A few years ago, the World Health Organization was apparently on the verge of putting a warning out on a chemical called acrylamide. It is formed when starches are cooked at high temperatures ie potato chips, french fries. I spoke to a number of my friends about it at the time and nobody seemed to have heard much about it. Then, the news reports on this suddenly stopped.
I was wondering if anybody knows anything about this.
Is acrylamide formed when starches are fried?
Is acrylamide a dangerous chemical to ingest?
We are we not hearing about this anymore?
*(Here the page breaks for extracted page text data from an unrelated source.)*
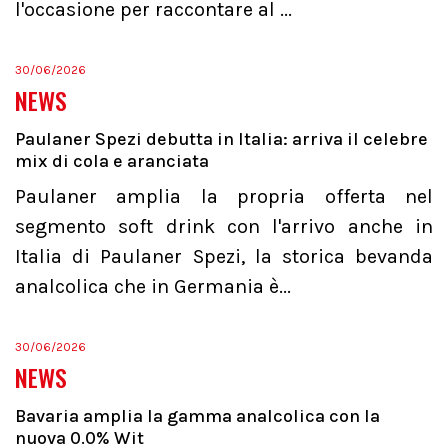
l'occasione per raccontare al ...
30/06/2026
NEWS
Paulaner Spezi debutta in Italia: arriva il celebre
mix di cola e aranciata
Paulaner amplia la propria offerta nel
segmento soft drink con l'arrivo anche in
Italia di Paulaner Spezi, la storica bevanda
analcolica che in Germania è...
30/06/2026
NEWS
Bavaria amplia la gamma analcolica con la
nuova 0.0% Wit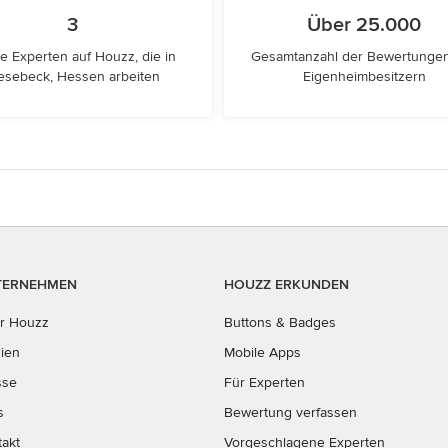
3
Über 25.000
e Experten auf Houzz, die in
Gesamtanzahl der Bewertunge
esebeck, Hessen arbeiten
Eigenheimbesitzern
TERNEHMEN
HOUZZ ERKUNDEN
r Houzz
Buttons & Badges
ien
Mobile Apps
sse
Für Experten
s
Bewertung verfassen
takt
Vorgeschlagene Experten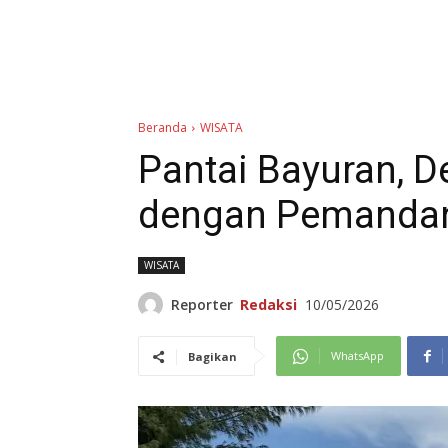
Beranda
WISATA
Pantai Bayuran, D
dengan Pemanda
WISATA
Reporter
Redaksi
10/05/2026
WhatsApp
Bagikan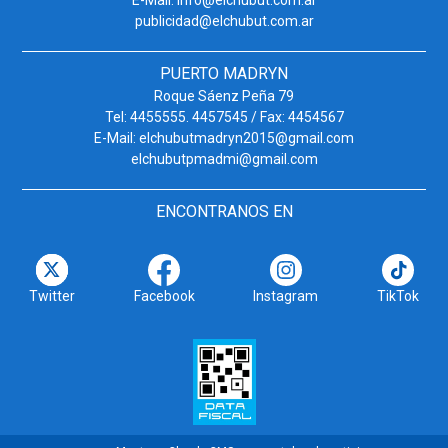
publicidad@elchubut.com.ar
PUERTO MADRYN
Roque Sáenz Peña 79
Tel: 4455555. 4457545 / Fax: 4454567
E-Mail: elchubutmadryn2015@gmail.com
elchubutpmadmi@gmail.com
ENCONTRANOS EN
Twitter
Facebook
Instagram
TikTok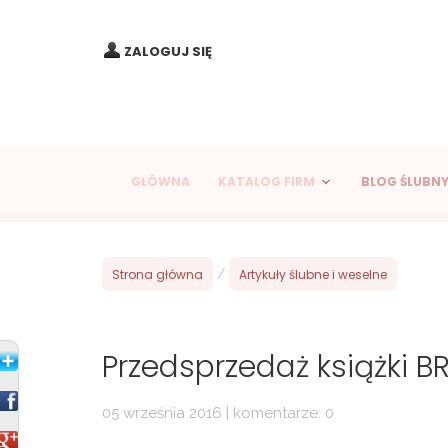
ZALOGUJ SIĘ
GŁÓWNA
KATALOG FIRM
BLOG ŚLUBN
Strona główna
/
Artykuły ślubne i weselne
Przedsprzedaż książki BR
05 września 2016 | komentarze: 0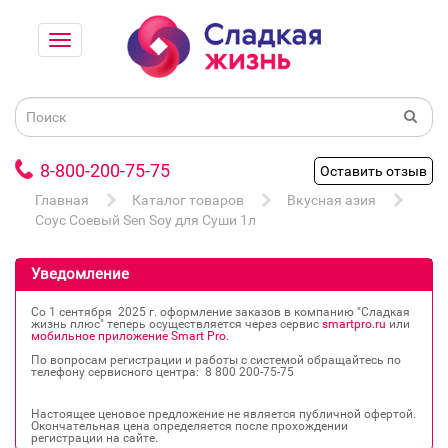
8-800-200-75-75
Оставить отзыв
Главная
Каталог товаров
Вкусная азия
Соус Соевый Sen Soy для Суши 1л
Уведомление
Со 1 сентября 2025 г. оформление заказов в компанию "Сладкая
жизнь плюс" теперь осуществляется через сервис
smartpro.ru
или
мобильное приложение Smart Pro
.
По вопросам регистрации и работы с системой обращайтесь по
телефону сервисного центра: 8 800 200‐75‐75
Настоящее ценовое предложение не является публичной офертой.
Окончательная цена определяется после прохождении
регистрации на сайте.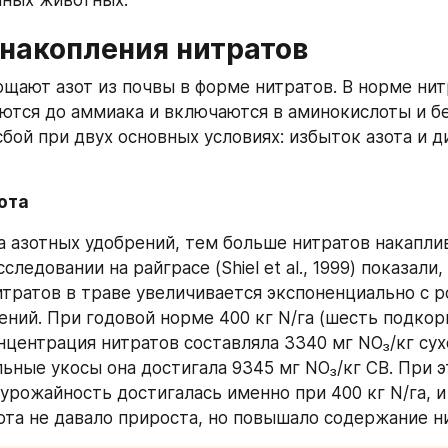
чных животных.
 накопления нитратов
ощают азот из почвы в форме нитратов. В норме нит
ются до аммиака и включаются в аминокислоты и бел
бой при двух основных условиях: избыток азота и ди
ота
 азотных удобрений, тем больше нитратов накаплив
следовании на райграсе (Shiel et al., 1999) показали, 
тратов в траве увеличивается экспоненциально с р
ений. При годовой норме 400 кг N/га (шесть подкорм
нцентрация нитратов составляла 3340 мг NO₃/кг сух
льные укосы она достигала 9345 мг NO₃/кг СВ. При э
урожайность достигалась именно при 400 кг N/га, и
ота не давало прироста, но повышало содержание н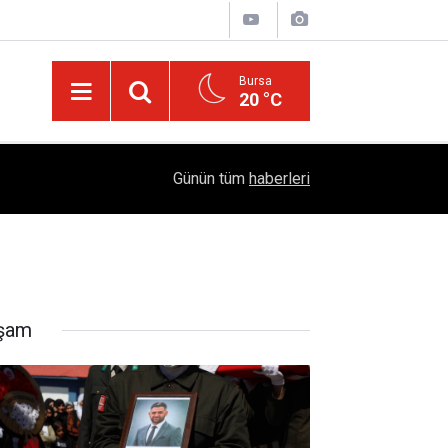
Bursa
20 °C
Emekliye Haftalık 2 BİN TL Pazar Desteği Müjde
14:55
Günün tüm
haberleri
"PROJE: 0011" Adımı
şam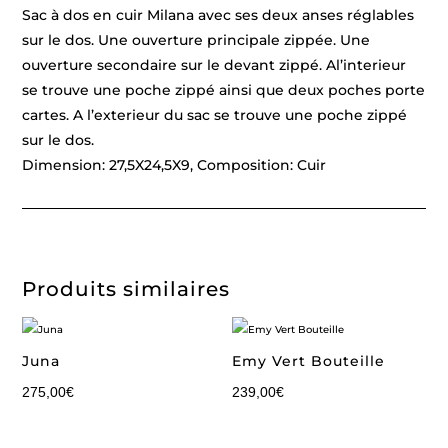
Sac à dos en cuir Milana avec ses deux anses réglables
sur le dos. Une ouverture principale zippée. Une
ouverture secondaire sur le devant zippé. Al’interieur
se trouve une poche zippé ainsi que deux poches porte
cartes. A l’exterieur du sac se trouve une poche zippé
sur le dos.
Dimension: 27,5X24,5X9, Composition: Cuir
Produits similaires
Juna
Emy Vert Bouteille
275,00
€
239,00
€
If the WHO was involved, this must have been a big issue.
Did the food industry have anything to do with this story going away?
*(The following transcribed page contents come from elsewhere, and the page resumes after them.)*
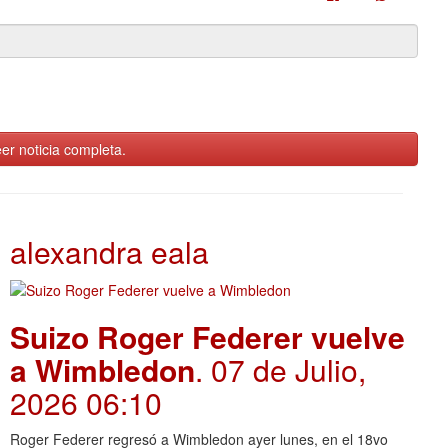
er noticia completa.
alexandra eala
Suizo Roger Federer vuelve
a Wimbledon
. 07 de Julio,
2026 06:10
Roger Federer regresó a Wimbledon ayer lunes, en el 18vo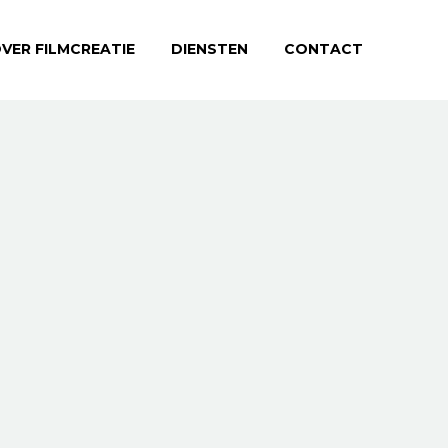
VER FILMCREATIE
DIENSTEN
CONTACT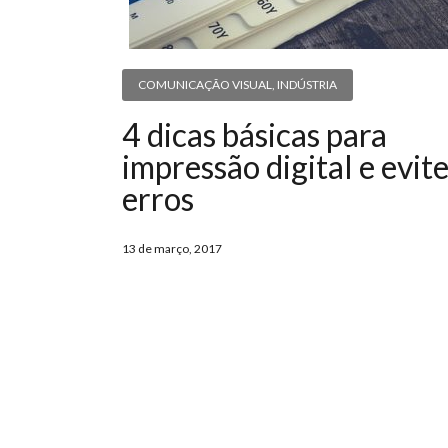
COMUNICAÇÃO VISUAL
,
INDÚSTRIA
4 dicas básicas para
impressão digital e evit
erros
13 de março, 2017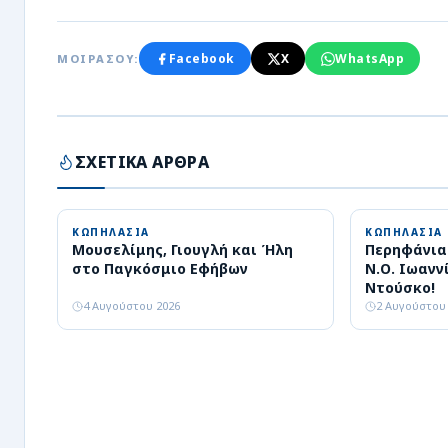
Facebook
X
WhatsApp
ΜΟΙΡΑΣΟΥ:
ΣΧΕΤΙΚΑ ΑΡΘΡΑ
ΚΩΠΗΛΑΣΙΑ
ΚΩΠΗΛΑΣΙΑ
Μουσελίμης, Γιουγλή και Ήλη
Περηφάνια
στο Παγκόσμιο Εφήβων
Ν.Ο. Ιωανν
Ντούσκο!
4 Αυγούστου 2026
2 Αυγούστου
Yes, but they’re also formed in lots of other foods.
We’re not sure but probably not. Mega-doses of acrylamide have been shown to cause cancer in rats. But epidemiological in humans have shown no link. In the rat studies, the lowest effective dose was 2mg/kg of body weight a day. Given the highest tested food in the above link was 2mg/kg, one would have to eat their own bodyweight in food every day to show any effects.
Because people are awaiting more scientific data before making any pronoucements.
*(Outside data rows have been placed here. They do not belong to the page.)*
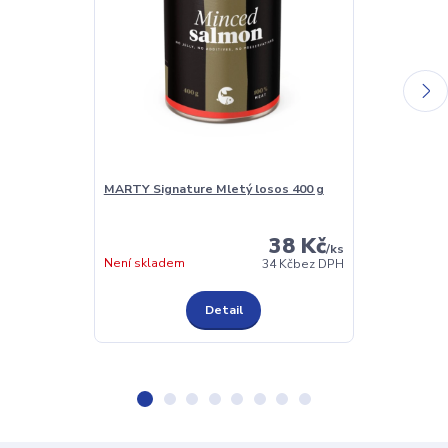
MARTY Signature Mletý losos 400 g
Grešík Sedmik
krab.
38 Kč
/
ks
Není skladem
Není skladem
34 Kč
bez DPH
Detail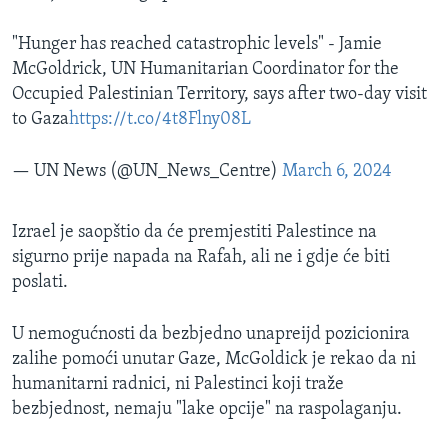
"Hunger has reached catastrophic levels" - Jamie
McGoldrick, UN Humanitarian Coordinator for the
Occupied Palestinian Territory, says after two-day visit
to Gaza
https://t.co/4t8Flny08L
— UN News (@UN_News_Centre)
March 6, 2024
Izrael je saopštio da će premjestiti Palestince na
sigurno prije napada na Rafah, ali ne i gdje će biti
poslati.
U nemogućnosti da bezbjedno unapreijd pozicionira
zalihe pomoći unutar Gaze, McGoldick je rekao da ni
humanitarni radnici, ni Palestinci koji traže
bezbjednost, nemaju "lake opcije" na raspolaganju.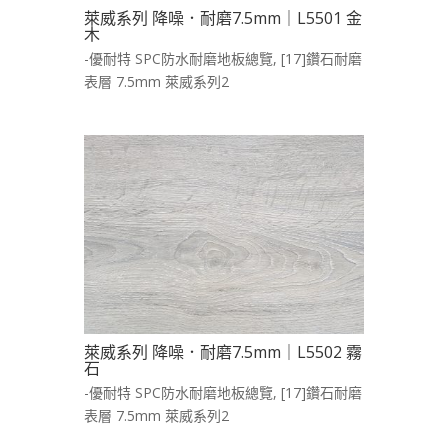
萊威系列 降噪．耐磨7.5mm｜L5501 金
木
-優耐特 SPC防水耐磨地板總覽
,
[17]鑽石耐磨
表層 7.5mm 萊威系列2
萊威系列 降噪．耐磨7.5mm｜L5502 霧
石
-優耐特 SPC防水耐磨地板總覽
,
[17]鑽石耐磨
表層 7.5mm 萊威系列2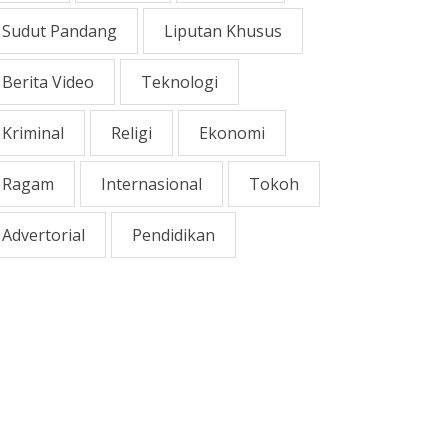
Sudut Pandang
Liputan Khusus
Berita Video
Teknologi
Kriminal
Religi
Ekonomi
Ragam
Internasional
Tokoh
Advertorial
Pendidikan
Quite possibly, it doesn’t mean they are wrong.
MEGA-Doses of most any thing may and often does result in undesirable harm.
A little table salt is desirable in the diet but MEGA-doses could be fatal.
A very unrealistic way to test products!
It disappeared because it wasn’t a real danger. I remember a sane person at the time of that panic mentioning that, in order to get the same level of increased cancer risk as the rat you would have to consume 40 kilos or so of potato chips per day.
Er, this is supposed to be the straight dope. We don’t know if it’s a danger or not yet. Shalmanese has it right: Because people are awaiting more scientific data before making any pronoucements. The Mutti study, which did not find a link between acrylamide and certain cancers in humans, is the only human study and it has serious limitations and is hardly definitive.